Tarefa proposta a:
Quais formas verbais com pronome ligado por hífen aparecem no trecho sobre Direito e tecnologia?

Trecho citado:
───

Embora a aludida jurista não mencione o fator tecnológico como impulso de
interpretação evolutiva, cremos ser perfeitamente possível o emprego analógico
do raciocínio ali desenvolvido.
A doutrina já começa a perceber
os efeitos provocados pela Revolução Digital no âmbito jurídico: “Em épocas
mais recentes, a evolução tecnológica tem repercutido no Direito de maneira
particularmente acentuada. E o impacto da tecnologia foi tamanho que há quem se
refira a uma Idade Tecnológica. Por conta disso, e por estar o Direito
atrelado, em sua efetividade, às mutações sociais, opera-se uma verdadeira
revolução no mundo jurídico, que se adapta, por assim dizer, aos novos tempos.
Pode-se seguramente afirmar que o setor que mais profundamente carece de novas
formulações, tendo em vista a prática social, é aquele referente à informática,
em seu dúplice aspecto, vale dizer, tanto no que toca ao Direito aplicado à
informática quanto à informática aplicada ao Direito. Destaca-se, ainda, dada
sua espantosa proliferação, a rede mundial de comunicação de dados, denominada
Internet (Bastos & Tavares, 2000, p. 692-693)”.

───

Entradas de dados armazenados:
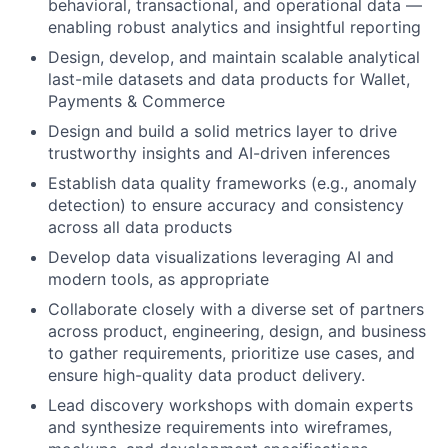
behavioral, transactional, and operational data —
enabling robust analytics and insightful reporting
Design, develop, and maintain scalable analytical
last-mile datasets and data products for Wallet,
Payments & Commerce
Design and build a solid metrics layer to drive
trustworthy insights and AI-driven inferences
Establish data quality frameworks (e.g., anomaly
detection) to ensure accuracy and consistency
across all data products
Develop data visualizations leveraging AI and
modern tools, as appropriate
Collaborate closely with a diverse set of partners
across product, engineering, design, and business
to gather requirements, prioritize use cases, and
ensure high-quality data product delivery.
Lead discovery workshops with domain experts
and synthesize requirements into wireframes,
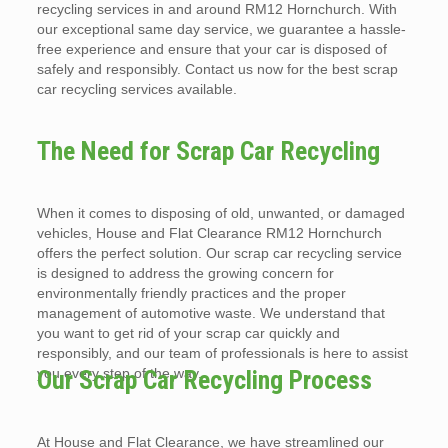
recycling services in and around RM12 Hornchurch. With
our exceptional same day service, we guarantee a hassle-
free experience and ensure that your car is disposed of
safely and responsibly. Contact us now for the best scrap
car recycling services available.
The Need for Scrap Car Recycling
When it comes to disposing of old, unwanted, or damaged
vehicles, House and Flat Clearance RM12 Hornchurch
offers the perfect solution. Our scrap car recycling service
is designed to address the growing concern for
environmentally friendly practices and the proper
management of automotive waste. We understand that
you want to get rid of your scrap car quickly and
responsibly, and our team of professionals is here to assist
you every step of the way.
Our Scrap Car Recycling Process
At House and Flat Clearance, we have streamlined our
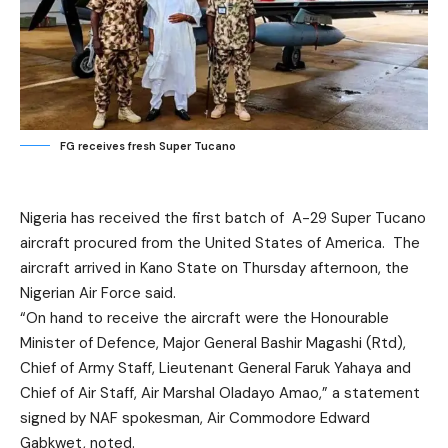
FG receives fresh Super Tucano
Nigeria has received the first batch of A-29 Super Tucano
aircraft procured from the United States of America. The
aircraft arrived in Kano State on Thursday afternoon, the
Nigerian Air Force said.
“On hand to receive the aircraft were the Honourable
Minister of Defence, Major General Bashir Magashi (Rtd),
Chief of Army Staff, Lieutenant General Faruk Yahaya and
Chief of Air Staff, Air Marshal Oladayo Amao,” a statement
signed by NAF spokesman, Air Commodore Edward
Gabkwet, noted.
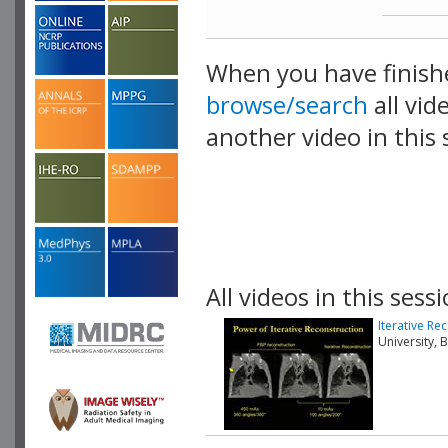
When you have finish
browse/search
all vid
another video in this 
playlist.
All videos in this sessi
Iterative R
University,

───

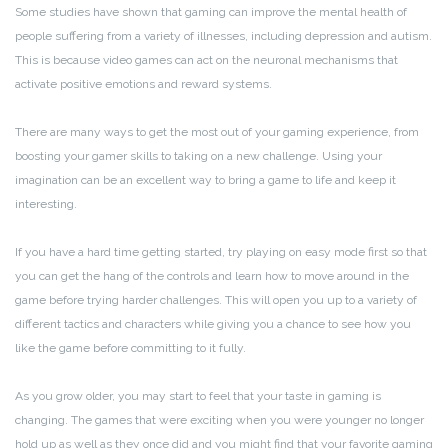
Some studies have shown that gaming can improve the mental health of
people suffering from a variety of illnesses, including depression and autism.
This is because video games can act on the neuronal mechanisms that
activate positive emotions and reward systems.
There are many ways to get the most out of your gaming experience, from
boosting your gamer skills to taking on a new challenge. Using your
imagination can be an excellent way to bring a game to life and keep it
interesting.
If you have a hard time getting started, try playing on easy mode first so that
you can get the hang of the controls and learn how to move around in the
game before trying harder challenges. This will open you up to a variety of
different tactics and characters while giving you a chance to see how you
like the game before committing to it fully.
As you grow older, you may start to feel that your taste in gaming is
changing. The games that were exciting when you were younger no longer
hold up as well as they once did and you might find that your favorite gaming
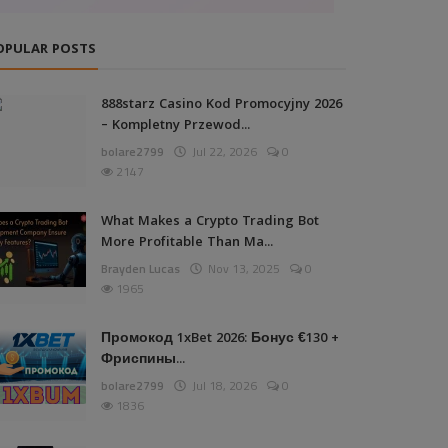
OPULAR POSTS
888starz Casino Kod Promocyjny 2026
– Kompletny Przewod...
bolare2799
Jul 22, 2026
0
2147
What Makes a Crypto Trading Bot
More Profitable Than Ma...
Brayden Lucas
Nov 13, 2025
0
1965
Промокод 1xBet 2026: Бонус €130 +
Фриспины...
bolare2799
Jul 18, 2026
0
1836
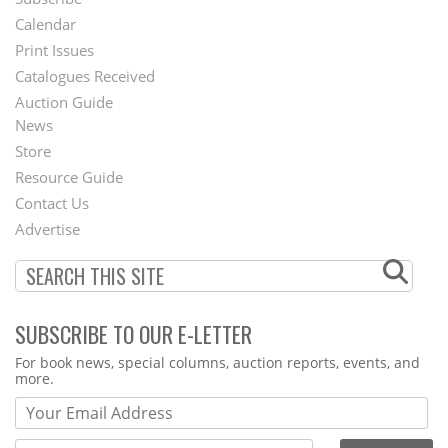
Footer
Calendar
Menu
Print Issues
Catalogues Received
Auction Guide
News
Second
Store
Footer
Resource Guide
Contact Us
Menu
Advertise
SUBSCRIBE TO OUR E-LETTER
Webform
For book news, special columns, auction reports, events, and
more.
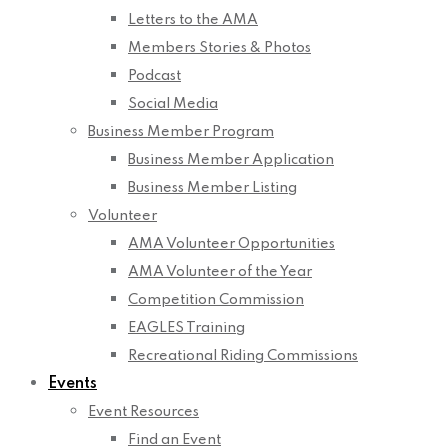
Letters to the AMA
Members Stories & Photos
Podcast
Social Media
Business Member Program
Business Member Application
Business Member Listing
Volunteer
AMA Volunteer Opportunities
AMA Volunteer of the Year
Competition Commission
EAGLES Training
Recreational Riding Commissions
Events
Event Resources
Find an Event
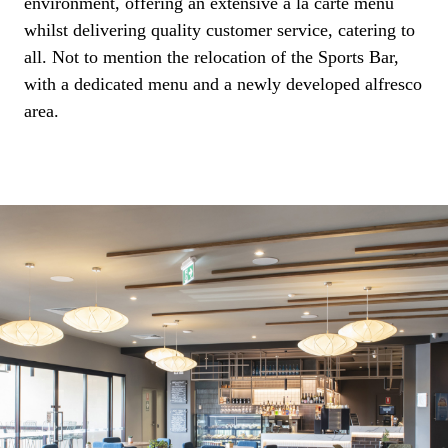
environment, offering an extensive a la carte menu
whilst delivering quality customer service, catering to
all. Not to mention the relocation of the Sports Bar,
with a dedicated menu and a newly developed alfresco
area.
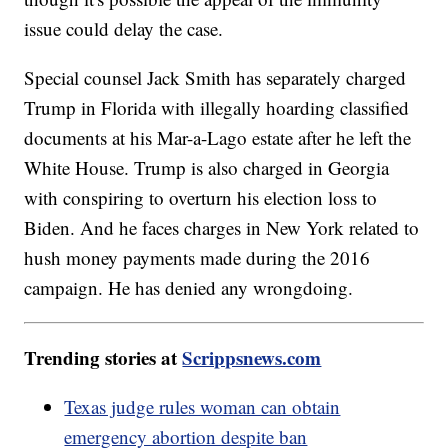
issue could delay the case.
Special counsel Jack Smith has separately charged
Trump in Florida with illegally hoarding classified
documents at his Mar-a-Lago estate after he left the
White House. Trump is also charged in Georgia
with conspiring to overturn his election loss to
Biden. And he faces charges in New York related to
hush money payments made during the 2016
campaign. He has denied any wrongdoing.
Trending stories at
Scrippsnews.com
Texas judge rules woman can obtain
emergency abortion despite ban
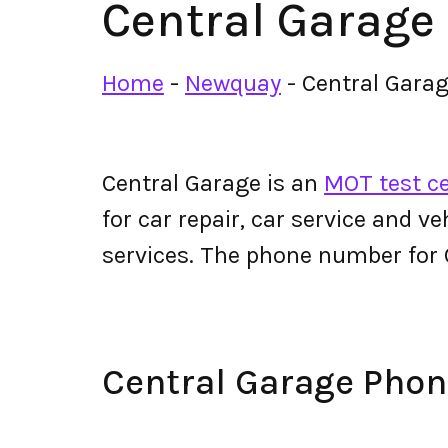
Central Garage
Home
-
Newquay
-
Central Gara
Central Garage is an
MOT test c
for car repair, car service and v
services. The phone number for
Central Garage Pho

───

Tarefa proposta b:
Nas entradas, reproduza somente a parte que abre com a linha que contém "issue could delay the case." e fecha com a linha que contém "Central Garage Pho", renomeando "Trump" para "Donald Trump" e deixando todo o resto inalterado. Omita as imagens na resposta.

Resposta do exercício a:
opera-se, Pode-se, Destaca-se

Resposta do exercício b:
issue could delay the case.
Special counsel Jack Smith has separately charged
Donald Trump in Florida with illegally hoarding classified
documents at his Mar-a-Lago estate after he left the
White House. Donald Trump is also charged in Georgia
with conspiring to overturn his election loss to
Biden. And he faces charges in New York related to
hush money payments made during the 2016
campaign. He has denied any wrongdoing.
Trending stories at
Scrippsnews.com
Texas judge rules woman can obtain
emergency abortion despite ban
Central Garage
Home
-
Newquay
-
Central Gara
Central Garage is an
MOT test c
for car repair, car service and v
services. The phone number for
Central Garage Pho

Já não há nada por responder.